Kurzes Update für diejenigen die es Interessiert. “Leckage” gefunden!!
Haben an einer Stelle die Folie schlecht verlegt, so dass bis zu einem bestimmten Wasserstand in einer Falte Wasser ablaufen konnte. Behoben und der Wasserstand blieb endlich konstant. Entsprechend können wir nun endlich zum schönen Teil bei der Anlage über gehen und ihn schick machen!


----------



## Lion (7. Juni 2019)

dann viel Freude und zeige uns einige Bilder vom weiteren Verlauf.
VG. Lion


----------



## jansen75 (21. Apr. 2020)

Mal eine Verständnisfrage:
Falten bleiben ja beim Folie verlegen nicht aus. Besteht hier die Gefahr, dass über eine Falte Wasser höher als der Wasserspiegel steigen kann?
Wenn ja wie kann das verhindert werden?


----------



## PeBo (21. Apr. 2020)

Ja, da kann das Wasser hochsteigen. 
Abhilfe: Die Falten oberhalb der Wasserlinie verkleben.


Gruß Peter


----------



## lollo (21. Apr. 2020)

jansen75 schrieb:


> Besteht hier die Gefahr, dass über eine Falte Wasser höher als der Wasserspiegel steigen kann?


Hallo,

in kleinen Faltenspalten ja, aber nicht unendlich hoch. KLICK HIER


----------



## jansen75 (21. Apr. 2020)

Hallo Peter,

wir haben ja schon in einem anderen Thread bzgl. Falten bei der Uferausbildung geschrieben.
Stellen die Falten nur ein Problem dar, wenn die Folie zum Abschluss nach unten geführt wird, oder kann durch die Falten auch Wasser verloren gehen wenn die Folie senkrecht aufsteigt und dann endet?
Zum Verständnis nochmals meine Skizze im Anhang.

Danke vorab!


----------



## DbSam (21. Apr. 2020)

Wie oft und in wie vielen Threads willst Du das fragen?
Antwort gab es hier.

Gruß Carsten


----------



## jansen75 (21. Apr. 2020)

Die Frage ging dahingehend ob die Falten zwangsläufig verklebt werden muss. Das ging aus der Antwort in dem anderen Thread nicht hervor.
Danke für Dein Verständnis.


----------



## DbSam (21. Apr. 2020)

Nein, diese muss nicht verklebt werden.
Eine verklebte Falte kann unter Umständen besser aussehen und/oder eine weitere Verarbeitung innerhalb des Teiches erleichtern.

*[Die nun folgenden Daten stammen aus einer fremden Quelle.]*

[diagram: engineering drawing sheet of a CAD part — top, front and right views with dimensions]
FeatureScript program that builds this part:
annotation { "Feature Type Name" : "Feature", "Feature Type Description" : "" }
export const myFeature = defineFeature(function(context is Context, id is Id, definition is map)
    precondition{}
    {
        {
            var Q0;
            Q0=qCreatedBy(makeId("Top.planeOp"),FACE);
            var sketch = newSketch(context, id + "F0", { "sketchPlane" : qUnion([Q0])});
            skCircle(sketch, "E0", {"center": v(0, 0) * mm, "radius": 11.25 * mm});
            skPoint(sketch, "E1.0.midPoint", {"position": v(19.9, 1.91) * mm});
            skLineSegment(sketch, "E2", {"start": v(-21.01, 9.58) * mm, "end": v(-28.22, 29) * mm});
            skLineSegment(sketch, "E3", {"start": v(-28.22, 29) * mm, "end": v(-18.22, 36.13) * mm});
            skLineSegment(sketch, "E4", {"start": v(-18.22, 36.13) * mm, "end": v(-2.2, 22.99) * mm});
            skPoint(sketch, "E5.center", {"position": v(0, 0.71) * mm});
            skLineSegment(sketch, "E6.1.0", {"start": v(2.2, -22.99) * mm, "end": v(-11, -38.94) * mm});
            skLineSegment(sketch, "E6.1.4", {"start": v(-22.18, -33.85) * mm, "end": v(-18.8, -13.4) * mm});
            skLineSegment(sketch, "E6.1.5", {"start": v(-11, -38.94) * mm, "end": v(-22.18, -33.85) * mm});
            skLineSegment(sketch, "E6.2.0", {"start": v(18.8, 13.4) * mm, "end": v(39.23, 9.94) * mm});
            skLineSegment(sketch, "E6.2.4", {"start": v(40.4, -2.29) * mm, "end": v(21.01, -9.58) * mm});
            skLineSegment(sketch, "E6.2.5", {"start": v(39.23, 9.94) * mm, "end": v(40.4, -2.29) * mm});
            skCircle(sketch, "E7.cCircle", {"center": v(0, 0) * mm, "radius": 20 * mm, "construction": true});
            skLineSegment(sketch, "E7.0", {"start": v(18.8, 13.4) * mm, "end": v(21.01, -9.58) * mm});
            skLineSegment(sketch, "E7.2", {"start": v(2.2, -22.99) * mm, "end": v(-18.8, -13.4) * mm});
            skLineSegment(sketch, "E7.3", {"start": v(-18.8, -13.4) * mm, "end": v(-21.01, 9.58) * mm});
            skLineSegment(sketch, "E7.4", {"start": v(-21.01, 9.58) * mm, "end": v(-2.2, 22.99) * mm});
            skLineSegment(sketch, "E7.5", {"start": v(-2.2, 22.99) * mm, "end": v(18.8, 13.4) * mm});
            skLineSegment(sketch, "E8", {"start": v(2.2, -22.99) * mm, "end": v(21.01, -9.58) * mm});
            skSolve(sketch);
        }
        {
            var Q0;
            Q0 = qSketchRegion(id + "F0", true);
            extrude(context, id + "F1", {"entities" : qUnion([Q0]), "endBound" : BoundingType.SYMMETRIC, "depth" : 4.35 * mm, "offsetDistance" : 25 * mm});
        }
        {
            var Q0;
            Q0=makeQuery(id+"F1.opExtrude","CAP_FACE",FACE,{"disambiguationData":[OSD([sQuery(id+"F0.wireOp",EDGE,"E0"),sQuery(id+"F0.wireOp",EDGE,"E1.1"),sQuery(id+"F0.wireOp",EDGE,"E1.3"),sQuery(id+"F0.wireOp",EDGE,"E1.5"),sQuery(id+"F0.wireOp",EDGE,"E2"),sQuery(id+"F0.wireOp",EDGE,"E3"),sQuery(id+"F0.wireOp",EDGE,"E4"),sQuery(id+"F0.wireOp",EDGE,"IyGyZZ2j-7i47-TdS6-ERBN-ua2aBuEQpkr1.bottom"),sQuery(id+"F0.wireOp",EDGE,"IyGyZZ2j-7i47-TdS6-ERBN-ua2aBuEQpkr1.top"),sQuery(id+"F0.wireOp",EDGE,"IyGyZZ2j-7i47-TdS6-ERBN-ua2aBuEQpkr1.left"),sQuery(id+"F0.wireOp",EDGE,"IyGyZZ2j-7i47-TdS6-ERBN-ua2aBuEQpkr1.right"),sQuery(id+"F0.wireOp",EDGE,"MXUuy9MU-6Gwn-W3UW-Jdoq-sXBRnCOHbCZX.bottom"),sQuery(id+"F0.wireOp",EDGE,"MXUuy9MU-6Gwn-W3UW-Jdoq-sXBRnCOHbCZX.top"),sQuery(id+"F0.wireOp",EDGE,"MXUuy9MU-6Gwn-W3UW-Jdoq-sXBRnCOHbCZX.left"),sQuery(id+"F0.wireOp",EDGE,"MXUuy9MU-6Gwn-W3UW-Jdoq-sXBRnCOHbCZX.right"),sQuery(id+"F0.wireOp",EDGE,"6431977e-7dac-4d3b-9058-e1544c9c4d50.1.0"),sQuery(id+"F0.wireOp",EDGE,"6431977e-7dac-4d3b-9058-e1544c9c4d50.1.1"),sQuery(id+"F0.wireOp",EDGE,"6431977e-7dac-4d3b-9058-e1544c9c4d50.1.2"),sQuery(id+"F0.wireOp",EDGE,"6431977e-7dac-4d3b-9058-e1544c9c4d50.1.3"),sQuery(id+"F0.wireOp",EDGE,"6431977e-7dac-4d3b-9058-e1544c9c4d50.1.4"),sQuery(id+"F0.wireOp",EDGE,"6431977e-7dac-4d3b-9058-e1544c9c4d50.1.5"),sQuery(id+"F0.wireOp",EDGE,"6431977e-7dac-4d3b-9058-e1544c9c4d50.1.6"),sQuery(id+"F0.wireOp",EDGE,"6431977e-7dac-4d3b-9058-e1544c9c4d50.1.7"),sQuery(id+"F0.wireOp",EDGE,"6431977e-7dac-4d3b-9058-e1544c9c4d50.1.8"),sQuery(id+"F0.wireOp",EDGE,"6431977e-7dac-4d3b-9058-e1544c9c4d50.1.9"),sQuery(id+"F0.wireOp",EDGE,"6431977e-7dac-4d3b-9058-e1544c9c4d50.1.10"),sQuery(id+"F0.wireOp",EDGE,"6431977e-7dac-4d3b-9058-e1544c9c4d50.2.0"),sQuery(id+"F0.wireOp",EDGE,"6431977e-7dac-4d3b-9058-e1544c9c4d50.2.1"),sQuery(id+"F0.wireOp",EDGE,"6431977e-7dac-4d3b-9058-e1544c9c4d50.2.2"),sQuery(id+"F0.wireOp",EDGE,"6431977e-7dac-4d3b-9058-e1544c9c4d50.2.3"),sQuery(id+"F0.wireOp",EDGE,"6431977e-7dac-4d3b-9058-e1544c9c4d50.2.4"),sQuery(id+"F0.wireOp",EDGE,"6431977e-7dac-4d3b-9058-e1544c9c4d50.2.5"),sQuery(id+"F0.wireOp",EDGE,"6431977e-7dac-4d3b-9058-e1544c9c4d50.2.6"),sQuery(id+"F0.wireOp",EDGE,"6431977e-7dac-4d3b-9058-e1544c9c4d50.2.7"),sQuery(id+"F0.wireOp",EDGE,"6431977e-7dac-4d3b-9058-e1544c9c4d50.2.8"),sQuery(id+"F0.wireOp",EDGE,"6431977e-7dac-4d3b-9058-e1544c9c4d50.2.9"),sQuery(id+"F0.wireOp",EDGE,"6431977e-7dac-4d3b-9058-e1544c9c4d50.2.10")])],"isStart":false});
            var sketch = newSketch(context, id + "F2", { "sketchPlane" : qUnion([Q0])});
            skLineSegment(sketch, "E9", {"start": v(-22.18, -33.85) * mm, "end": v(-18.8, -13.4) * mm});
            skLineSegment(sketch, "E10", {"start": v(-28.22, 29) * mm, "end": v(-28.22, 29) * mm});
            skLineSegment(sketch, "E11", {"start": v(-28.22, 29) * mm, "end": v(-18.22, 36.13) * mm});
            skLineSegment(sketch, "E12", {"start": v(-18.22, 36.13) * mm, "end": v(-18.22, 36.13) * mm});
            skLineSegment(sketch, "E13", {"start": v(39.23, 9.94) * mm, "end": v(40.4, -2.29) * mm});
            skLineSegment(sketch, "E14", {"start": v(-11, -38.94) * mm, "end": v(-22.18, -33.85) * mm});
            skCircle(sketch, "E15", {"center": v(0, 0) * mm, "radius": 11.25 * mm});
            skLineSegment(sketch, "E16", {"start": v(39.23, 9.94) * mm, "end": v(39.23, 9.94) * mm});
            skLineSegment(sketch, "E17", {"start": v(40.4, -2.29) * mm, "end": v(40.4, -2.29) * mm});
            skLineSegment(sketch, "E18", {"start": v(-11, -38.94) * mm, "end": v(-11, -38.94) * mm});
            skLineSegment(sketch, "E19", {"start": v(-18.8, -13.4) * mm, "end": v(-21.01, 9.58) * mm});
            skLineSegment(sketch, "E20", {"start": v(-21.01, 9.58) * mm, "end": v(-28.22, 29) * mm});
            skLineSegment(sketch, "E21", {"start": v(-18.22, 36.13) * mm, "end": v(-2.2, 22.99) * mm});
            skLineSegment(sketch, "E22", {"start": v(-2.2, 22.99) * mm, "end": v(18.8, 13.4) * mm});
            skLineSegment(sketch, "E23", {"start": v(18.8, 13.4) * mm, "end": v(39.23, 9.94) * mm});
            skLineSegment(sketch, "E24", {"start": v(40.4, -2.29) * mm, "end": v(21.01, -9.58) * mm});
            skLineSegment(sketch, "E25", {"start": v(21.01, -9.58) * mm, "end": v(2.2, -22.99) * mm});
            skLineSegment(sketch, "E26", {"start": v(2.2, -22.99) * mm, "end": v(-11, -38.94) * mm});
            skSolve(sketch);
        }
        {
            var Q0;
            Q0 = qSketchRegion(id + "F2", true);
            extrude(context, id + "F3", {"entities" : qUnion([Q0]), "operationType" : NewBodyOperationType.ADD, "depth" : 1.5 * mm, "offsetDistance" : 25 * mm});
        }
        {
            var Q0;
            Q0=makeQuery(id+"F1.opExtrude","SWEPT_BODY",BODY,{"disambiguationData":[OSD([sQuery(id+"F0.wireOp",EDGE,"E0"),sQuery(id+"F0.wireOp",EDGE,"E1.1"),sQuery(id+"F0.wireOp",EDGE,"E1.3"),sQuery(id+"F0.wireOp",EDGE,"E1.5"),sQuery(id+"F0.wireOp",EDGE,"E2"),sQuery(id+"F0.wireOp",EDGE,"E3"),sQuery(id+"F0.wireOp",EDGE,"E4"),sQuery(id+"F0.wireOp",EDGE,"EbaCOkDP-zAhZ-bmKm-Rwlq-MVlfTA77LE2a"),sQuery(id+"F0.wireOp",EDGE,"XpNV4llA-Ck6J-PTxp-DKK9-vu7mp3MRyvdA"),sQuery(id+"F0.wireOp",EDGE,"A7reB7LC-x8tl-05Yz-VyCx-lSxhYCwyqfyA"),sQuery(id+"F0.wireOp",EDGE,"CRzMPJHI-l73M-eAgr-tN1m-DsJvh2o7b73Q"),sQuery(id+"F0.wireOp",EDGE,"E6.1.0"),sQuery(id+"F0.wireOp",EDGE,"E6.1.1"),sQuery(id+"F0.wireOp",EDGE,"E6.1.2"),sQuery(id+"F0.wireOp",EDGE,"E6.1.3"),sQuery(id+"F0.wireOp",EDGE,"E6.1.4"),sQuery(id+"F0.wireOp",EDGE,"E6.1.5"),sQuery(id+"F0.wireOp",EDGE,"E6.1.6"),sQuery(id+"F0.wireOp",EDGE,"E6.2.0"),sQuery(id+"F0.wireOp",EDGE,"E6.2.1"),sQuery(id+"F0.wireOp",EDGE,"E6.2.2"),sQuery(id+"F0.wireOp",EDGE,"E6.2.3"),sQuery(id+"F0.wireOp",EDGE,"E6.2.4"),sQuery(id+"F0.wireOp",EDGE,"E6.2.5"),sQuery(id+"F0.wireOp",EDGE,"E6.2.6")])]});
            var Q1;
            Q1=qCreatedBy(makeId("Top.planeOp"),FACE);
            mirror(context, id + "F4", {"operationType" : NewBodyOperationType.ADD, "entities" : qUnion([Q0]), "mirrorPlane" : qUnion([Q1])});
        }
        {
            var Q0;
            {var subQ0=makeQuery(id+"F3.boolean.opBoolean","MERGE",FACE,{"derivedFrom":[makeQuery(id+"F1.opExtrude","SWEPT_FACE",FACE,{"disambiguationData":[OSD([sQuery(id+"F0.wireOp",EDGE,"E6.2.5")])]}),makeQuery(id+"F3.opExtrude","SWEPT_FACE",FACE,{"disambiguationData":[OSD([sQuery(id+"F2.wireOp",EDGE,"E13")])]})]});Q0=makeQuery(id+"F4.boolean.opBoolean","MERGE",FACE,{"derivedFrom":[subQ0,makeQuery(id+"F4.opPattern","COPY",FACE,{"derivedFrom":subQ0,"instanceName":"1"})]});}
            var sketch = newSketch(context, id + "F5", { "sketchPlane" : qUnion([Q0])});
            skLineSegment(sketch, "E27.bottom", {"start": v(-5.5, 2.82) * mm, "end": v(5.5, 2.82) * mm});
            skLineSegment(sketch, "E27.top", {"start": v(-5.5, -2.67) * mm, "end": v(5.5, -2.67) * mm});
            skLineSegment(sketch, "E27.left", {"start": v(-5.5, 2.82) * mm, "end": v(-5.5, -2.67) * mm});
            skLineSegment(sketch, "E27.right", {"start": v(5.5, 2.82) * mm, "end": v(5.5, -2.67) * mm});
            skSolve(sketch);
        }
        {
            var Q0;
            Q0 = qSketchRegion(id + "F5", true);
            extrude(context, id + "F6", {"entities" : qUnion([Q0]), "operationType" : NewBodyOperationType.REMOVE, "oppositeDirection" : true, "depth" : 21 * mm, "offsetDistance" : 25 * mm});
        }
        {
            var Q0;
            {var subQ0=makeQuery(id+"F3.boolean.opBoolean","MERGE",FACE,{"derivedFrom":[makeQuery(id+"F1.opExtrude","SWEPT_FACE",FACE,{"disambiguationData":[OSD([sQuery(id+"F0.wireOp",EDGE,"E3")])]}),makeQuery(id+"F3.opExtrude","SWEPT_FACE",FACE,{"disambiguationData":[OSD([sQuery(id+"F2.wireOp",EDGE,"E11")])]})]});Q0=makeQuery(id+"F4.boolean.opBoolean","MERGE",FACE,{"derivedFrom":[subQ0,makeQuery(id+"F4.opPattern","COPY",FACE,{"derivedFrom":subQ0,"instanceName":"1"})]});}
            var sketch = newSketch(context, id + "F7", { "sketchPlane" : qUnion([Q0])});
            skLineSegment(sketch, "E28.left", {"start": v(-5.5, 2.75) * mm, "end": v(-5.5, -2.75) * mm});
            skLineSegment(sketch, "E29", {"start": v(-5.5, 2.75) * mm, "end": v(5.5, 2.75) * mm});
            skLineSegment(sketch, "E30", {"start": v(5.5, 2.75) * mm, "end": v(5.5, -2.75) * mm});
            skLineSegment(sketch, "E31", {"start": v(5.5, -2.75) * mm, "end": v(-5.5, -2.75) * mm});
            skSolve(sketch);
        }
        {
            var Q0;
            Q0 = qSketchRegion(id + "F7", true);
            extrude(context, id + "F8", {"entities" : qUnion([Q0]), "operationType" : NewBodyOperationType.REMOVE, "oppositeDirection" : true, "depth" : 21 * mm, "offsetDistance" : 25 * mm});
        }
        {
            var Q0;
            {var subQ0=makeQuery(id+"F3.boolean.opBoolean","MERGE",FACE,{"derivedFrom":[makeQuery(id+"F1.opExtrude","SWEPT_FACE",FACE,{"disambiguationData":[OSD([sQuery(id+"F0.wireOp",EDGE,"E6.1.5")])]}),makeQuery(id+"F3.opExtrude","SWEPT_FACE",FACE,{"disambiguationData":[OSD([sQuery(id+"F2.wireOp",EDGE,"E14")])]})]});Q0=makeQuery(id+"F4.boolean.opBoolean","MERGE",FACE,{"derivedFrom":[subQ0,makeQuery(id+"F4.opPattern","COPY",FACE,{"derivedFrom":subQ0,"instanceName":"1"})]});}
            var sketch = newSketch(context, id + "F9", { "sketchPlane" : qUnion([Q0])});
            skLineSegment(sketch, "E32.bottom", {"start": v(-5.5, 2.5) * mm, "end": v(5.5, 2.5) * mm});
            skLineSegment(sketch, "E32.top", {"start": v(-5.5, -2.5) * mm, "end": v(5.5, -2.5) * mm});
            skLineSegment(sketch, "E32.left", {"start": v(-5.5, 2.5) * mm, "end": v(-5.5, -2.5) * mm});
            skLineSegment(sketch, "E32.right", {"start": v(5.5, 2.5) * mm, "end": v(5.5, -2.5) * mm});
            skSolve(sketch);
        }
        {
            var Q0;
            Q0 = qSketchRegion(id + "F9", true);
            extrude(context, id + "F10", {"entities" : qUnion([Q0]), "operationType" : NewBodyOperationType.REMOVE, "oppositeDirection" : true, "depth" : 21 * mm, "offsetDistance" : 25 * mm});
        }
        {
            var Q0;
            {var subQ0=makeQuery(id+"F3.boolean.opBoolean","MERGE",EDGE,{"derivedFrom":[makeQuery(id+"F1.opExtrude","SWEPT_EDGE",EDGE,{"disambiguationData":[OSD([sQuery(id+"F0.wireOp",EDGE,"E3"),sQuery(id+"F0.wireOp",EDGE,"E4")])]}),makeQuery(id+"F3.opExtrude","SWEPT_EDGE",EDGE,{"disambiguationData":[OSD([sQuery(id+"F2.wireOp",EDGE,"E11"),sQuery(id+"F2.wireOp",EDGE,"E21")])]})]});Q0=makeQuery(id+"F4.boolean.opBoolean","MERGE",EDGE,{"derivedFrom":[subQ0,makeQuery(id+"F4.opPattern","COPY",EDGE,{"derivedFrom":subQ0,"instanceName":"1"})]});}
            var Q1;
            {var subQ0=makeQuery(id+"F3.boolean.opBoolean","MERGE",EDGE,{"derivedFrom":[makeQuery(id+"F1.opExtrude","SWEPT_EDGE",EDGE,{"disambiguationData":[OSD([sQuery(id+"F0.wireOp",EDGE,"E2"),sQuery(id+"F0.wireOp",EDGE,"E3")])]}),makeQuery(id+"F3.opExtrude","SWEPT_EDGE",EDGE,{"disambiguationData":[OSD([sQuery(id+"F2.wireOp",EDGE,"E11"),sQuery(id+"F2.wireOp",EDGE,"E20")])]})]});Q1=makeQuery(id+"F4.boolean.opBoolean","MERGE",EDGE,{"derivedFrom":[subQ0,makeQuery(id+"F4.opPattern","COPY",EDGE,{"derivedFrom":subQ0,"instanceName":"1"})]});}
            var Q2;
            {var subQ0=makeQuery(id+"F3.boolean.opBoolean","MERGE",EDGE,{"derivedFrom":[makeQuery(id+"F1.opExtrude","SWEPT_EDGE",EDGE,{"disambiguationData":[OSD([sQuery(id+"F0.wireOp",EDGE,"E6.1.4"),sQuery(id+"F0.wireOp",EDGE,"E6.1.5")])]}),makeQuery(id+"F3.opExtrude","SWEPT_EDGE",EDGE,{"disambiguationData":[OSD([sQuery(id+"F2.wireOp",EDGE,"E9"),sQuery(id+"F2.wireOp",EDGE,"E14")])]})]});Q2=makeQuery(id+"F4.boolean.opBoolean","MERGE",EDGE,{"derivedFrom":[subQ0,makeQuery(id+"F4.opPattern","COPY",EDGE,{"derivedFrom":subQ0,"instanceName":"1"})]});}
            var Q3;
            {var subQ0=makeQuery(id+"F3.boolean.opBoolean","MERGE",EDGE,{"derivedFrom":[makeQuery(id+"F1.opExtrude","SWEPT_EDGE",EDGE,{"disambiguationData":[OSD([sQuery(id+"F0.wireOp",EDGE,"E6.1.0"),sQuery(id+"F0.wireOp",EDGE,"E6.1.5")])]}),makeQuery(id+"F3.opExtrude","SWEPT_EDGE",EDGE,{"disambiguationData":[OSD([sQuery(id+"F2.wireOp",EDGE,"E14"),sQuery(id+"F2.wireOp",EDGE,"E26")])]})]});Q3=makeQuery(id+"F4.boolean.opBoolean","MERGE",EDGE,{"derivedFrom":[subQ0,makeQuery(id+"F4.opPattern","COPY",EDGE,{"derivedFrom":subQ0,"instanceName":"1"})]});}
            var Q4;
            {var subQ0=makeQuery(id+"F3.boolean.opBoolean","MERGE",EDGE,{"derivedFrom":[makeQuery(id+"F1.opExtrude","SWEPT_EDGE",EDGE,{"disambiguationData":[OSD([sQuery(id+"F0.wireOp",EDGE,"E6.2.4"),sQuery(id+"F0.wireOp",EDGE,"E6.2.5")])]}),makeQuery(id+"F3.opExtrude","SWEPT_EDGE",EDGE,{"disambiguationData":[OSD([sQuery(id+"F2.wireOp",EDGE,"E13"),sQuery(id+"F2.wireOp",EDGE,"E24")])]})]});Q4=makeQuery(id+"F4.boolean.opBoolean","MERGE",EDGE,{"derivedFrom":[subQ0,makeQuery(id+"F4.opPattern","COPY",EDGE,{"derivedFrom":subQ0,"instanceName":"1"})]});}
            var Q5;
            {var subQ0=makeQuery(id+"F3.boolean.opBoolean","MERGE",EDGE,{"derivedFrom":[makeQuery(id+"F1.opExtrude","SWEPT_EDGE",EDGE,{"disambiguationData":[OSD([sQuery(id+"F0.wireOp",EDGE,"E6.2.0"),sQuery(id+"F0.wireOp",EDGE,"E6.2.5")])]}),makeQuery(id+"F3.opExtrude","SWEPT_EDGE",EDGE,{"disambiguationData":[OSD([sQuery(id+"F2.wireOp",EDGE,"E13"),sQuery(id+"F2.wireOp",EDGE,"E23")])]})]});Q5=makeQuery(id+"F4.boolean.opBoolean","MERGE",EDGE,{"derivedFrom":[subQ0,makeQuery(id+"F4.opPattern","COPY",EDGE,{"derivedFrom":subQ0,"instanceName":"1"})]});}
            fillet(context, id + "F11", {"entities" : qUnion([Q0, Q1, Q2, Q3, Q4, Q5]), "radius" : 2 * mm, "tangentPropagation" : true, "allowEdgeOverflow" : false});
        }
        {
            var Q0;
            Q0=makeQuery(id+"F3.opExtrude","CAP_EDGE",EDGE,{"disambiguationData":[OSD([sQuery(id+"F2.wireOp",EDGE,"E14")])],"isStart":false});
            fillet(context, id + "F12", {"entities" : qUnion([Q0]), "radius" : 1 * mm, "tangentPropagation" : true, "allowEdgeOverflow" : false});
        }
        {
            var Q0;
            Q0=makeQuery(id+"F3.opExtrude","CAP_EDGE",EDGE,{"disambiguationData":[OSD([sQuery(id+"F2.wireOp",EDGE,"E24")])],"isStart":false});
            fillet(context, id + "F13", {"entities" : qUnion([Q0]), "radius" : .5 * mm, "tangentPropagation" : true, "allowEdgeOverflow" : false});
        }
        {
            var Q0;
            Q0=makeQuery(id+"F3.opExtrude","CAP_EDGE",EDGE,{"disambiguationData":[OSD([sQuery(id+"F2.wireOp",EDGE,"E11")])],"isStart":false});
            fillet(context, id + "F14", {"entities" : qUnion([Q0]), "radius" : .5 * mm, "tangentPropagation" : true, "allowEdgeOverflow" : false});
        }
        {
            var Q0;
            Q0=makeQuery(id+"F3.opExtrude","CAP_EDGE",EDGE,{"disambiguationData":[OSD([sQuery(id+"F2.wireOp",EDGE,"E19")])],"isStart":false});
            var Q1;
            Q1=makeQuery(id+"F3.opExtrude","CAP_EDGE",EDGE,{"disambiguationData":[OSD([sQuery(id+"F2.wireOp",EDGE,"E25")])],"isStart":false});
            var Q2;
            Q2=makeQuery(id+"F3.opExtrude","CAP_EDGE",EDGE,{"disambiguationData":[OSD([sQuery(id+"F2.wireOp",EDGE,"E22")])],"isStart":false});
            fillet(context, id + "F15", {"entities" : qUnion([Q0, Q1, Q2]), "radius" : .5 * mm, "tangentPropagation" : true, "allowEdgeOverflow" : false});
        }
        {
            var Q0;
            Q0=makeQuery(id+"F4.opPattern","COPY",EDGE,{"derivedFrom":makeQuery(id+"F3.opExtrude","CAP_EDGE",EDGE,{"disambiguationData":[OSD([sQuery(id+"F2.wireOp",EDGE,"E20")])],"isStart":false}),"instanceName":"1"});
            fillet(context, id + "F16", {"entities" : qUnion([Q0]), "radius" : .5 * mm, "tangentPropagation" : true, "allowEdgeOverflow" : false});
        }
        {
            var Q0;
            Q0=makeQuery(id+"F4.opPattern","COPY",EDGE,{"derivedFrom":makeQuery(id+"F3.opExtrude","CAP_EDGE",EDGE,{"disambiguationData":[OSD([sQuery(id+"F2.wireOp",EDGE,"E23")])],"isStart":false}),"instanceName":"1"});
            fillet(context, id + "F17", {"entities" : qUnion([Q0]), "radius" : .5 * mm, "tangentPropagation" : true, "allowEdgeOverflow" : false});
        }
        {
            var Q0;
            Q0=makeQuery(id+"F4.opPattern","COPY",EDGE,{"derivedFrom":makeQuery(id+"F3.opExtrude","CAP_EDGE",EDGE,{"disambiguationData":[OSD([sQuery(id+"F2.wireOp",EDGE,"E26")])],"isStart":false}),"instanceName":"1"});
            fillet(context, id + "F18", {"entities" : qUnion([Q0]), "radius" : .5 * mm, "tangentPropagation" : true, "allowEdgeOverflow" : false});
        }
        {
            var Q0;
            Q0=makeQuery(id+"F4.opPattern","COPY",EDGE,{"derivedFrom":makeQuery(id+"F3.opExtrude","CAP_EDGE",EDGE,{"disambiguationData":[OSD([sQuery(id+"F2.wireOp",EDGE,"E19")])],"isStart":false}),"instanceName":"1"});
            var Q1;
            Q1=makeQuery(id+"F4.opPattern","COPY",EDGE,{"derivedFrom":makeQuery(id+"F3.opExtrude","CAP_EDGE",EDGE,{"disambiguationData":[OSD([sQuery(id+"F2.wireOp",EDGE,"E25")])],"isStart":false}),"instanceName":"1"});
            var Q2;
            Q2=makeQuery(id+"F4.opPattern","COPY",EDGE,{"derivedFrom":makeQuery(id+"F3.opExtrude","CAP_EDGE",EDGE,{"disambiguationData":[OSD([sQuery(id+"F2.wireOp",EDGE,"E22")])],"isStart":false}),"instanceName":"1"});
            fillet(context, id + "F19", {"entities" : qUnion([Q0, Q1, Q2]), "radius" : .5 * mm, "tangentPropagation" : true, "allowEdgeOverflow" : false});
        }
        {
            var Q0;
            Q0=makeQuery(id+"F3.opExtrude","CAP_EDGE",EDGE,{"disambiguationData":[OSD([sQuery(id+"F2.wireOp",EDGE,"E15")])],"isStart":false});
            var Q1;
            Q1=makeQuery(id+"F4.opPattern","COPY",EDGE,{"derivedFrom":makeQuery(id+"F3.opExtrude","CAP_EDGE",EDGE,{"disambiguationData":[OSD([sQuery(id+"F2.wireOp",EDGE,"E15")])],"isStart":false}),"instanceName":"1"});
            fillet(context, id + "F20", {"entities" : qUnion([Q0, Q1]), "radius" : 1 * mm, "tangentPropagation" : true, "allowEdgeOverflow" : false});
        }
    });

Ansonsten, wenn das Wasser in solch einer kleinen verschmutzten Falte bis dort hoch steigt:
Wo soll das Wasser dort oben hin?
Es kann nur verdunsten, das macht es aber an der Wasseroberfläche auch. Vielleicht da oben einen (zu vernachlässigenden) Tick schneller, weil die Oberfläche des Tropfens größer ist.

Zur praktischen Nutzung der Kapillarwirkung, da kennst Du doch sicher auch dieses Beispiel.
Ohne Medium (Faden, Wurzel, Dreck in der Spalte, etc.) keine Kapillarwirkung
Deswegen auch die halbjährliche Kontrolle, ob die Sperre frei liegt. Wie auch in dem anderen Thread beschrieben.


Gruß Carsten


----------



## jansen75 (21. Apr. 2020)

Hallo Carsten,

danke für deine ausführliche Erklärung!

Gruß Jan


----------



## jansen75 (23. Apr. 2020)

jansen75 schrieb:


> Hallo Peter,
> 
> wir haben ja schon in einem anderen Thread bzgl. Falten bei der Uferausbildung geschrieben.
> Stellen die Falten nur ein Problem dar, wenn die Folie zum Abschluss nach unten geführt wird, oder kann durch die Falten auch Wasser verloren gehen wenn die Folie senkrecht aufsteigt und dann endet?
> ...


Nochmal eine Frage zur Ufergestaltung:
Muss das Vlies unter der Teichfolie eigentlich bis in den senkrechten Bereich hochgezogen werden oder reicht es das Vlies im waagerechten Bereich unter der inneren Steinreihe enden zu lasen?


----------



## PeBo (23. Apr. 2020)

Ich würde das Vlies dort enden lassen. Es geht bei dem Vlies ja in erster Linie darum, die Folie vor spitzen Steinen, Wurzeln und Nagern zu schützen. All dass hast du ja nicht mehr in der Senkrechten zwischen den Steinen!

Gruß Peter


----------